Extracted text
------------------------------------------------------------------------
As night was settling over the Alaska Range on Monday, 36-year-old, Norwegian ultra-athlete Justinas Leveika looked well on his way to becoming the fastest cyclist ever to pedal a bike along the Iditarod Trail from Knik to McGrath.

Just after 6 p.m., he rolled into the remote Rohn checkpoint on the north side of the Alaska Range better than halfway through the Iditarod Trail Invitational 350 to McGrath. He’d left Knik barely 18 hours earlier, and he had nearly all of the serious climbing required in this race behind him.

Just holding pace would have put in McGrath with a time of somewhere around 1 day, 12 or 13 hours – well under the record time of 1 day, 18 hours, 32 minutes set by then Anchorage fat-tired cyclist and now Bellingham, Wash, mountain biker John Lackey in 2015.

And then….

Well, let’s all just welcome Leveika to an Alaska wilderness that can, in one minute, glow like a beautiful princess and, in the next, turn into an ugly witch.

Leveiki pedaled out of the cluster of spruce surrounding the lone Rohn cabin at the confluence of the Tatitna and South Fork Kuskokwim rivers and onto the icy surface and interlaced gravel bars of Kusko draining north to Nikolai just a little after 7 p.m.

His GPS satellite tracker showed he made good time for about 8 miles downriver to where the Post River enters the Kusko from the west. From there on, the numbers indicate he pushed a little and rode a little for six or eight miles more to Eygpt Mountain.
------------------------------------------------------------------------
In the Iditarod Trail text, what was the record time for cycling from Knik to McGrath, and who set it?

Stored data
------------------------------------------------------------------------
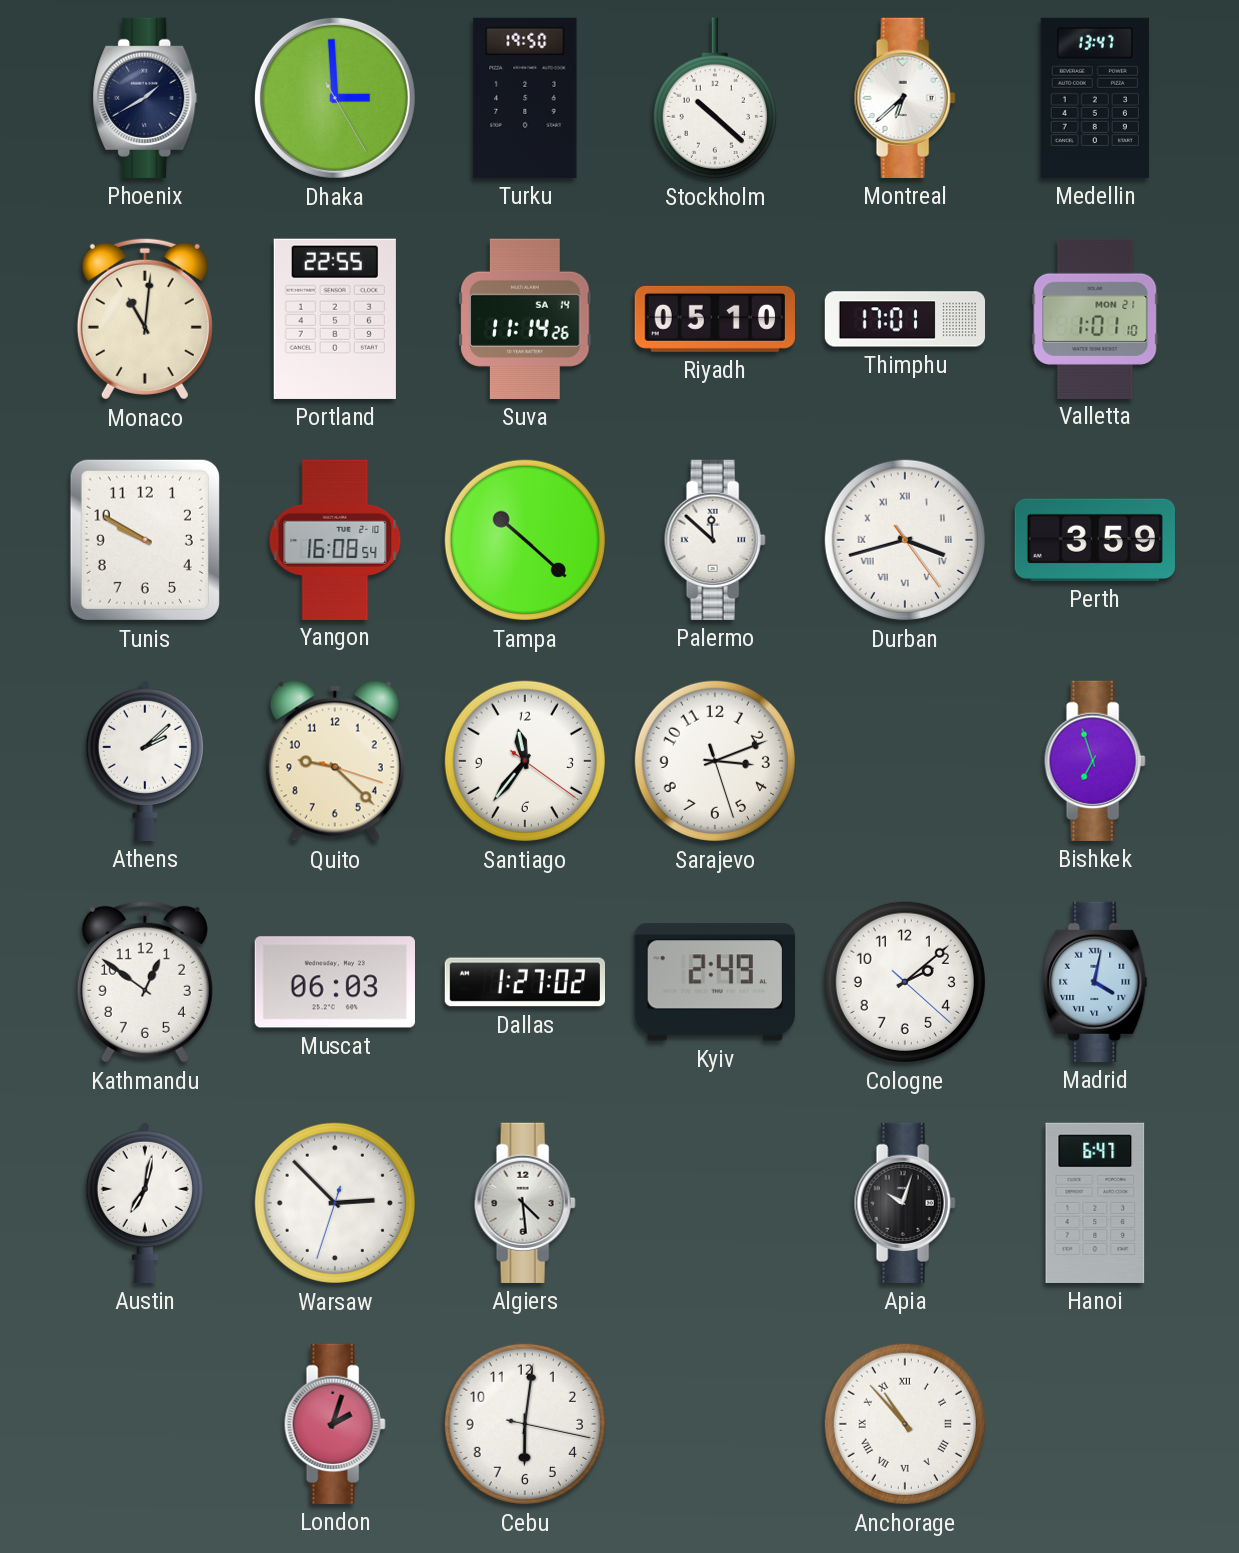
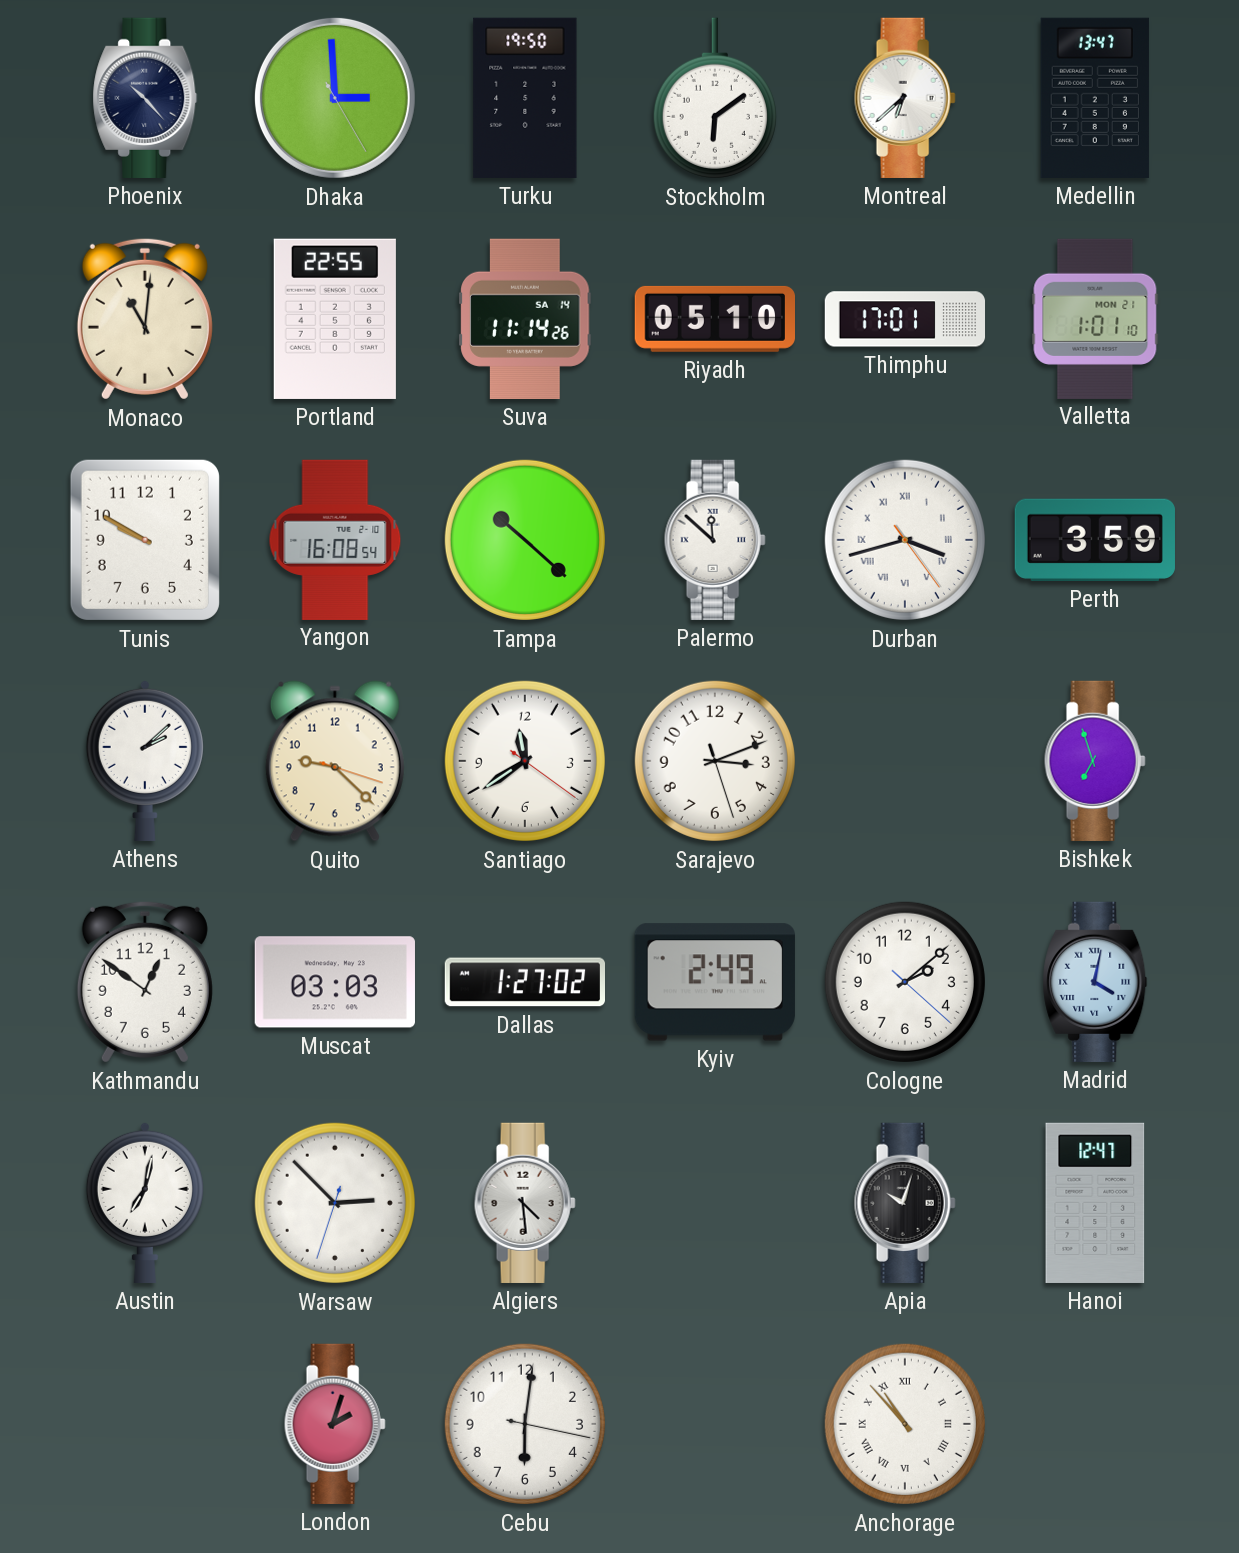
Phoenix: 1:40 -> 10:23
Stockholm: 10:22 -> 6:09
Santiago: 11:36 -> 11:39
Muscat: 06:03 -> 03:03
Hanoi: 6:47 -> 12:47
------------------------------------------------------------------------
Completed task
1 day, 18 hours, 32 minutes, set by John Lackey in 2015.